- [YOUR TASK]:
Below are the records; tally the lines that include "водоприёмника" and report only the total.

*** RECORD SET ***

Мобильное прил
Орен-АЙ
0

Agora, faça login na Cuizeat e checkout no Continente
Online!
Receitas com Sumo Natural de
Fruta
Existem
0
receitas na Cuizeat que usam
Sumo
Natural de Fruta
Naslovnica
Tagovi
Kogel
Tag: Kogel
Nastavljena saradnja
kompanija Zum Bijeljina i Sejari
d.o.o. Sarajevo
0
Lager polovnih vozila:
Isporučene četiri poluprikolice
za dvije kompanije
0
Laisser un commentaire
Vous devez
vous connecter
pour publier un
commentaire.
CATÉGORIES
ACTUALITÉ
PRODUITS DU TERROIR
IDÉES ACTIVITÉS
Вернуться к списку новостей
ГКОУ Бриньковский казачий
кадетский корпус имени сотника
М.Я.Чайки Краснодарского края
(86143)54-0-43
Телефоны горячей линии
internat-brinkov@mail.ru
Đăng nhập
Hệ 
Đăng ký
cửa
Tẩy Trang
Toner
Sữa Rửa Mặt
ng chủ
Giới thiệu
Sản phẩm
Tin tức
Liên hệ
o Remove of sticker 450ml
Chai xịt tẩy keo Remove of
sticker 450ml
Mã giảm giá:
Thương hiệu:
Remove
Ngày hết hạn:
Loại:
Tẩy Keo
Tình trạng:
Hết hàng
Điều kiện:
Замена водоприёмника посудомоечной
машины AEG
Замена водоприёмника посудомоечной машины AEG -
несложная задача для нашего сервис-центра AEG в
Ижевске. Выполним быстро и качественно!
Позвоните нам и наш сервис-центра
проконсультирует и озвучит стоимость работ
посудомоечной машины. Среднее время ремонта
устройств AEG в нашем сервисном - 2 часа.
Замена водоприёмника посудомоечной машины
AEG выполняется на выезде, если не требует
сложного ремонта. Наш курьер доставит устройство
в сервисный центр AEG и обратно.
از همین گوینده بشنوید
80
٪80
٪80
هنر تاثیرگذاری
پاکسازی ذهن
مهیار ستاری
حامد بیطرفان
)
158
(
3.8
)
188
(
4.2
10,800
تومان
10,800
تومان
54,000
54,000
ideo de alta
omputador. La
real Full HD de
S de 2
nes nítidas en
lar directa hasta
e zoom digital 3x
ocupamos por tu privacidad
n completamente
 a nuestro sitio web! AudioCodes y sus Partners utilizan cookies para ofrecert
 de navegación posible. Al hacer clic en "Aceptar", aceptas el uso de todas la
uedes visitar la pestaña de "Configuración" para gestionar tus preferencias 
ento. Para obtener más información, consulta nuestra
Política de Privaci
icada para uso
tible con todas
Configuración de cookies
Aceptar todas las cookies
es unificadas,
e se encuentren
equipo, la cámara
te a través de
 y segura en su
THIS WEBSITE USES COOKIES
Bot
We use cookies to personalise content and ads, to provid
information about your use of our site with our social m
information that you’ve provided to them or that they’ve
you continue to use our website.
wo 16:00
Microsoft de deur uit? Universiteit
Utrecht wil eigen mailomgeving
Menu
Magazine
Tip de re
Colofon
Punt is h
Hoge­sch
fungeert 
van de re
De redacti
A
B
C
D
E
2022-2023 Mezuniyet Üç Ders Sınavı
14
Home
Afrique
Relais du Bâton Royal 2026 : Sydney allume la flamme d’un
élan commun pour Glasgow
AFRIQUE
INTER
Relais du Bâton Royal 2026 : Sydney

*** End of RECORD SET ***

- [ANSWER SPACE]:
3